*Problem description:* Find how many lines of the records hold the string "wrist" and reply with only that total.

*Data items:*
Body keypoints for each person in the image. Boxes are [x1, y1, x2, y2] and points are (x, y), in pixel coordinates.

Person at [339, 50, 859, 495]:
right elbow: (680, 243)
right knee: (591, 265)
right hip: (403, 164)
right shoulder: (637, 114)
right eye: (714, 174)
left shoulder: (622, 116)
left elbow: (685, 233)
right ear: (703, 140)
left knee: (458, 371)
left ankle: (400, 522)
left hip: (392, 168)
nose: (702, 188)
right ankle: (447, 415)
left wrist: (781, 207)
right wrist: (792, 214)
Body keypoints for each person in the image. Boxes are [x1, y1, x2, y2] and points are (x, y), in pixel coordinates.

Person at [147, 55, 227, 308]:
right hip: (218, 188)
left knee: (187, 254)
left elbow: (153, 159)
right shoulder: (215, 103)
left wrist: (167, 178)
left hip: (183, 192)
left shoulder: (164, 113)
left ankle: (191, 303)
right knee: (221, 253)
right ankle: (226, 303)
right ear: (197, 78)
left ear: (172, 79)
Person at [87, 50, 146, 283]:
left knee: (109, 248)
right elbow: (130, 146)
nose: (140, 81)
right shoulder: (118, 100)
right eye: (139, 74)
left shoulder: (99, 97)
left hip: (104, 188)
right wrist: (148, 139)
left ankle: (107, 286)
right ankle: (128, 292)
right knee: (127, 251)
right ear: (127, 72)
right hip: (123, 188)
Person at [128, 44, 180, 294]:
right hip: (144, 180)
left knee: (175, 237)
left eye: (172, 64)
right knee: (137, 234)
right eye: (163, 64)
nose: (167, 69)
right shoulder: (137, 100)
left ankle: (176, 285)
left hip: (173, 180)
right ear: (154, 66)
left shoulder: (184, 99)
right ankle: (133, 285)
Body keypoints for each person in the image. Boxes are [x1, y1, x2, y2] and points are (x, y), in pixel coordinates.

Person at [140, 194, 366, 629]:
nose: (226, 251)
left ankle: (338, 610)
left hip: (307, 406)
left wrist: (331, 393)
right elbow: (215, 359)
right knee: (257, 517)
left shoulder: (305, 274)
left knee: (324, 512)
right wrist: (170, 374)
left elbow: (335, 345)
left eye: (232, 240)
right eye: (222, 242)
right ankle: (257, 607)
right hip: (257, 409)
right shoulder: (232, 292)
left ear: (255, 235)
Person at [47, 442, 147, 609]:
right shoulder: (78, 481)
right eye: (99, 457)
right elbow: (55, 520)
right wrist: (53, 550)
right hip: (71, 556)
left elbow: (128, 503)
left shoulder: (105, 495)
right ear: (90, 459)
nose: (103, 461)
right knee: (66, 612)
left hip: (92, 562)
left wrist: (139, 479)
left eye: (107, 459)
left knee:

*Answer to the exercise:* 8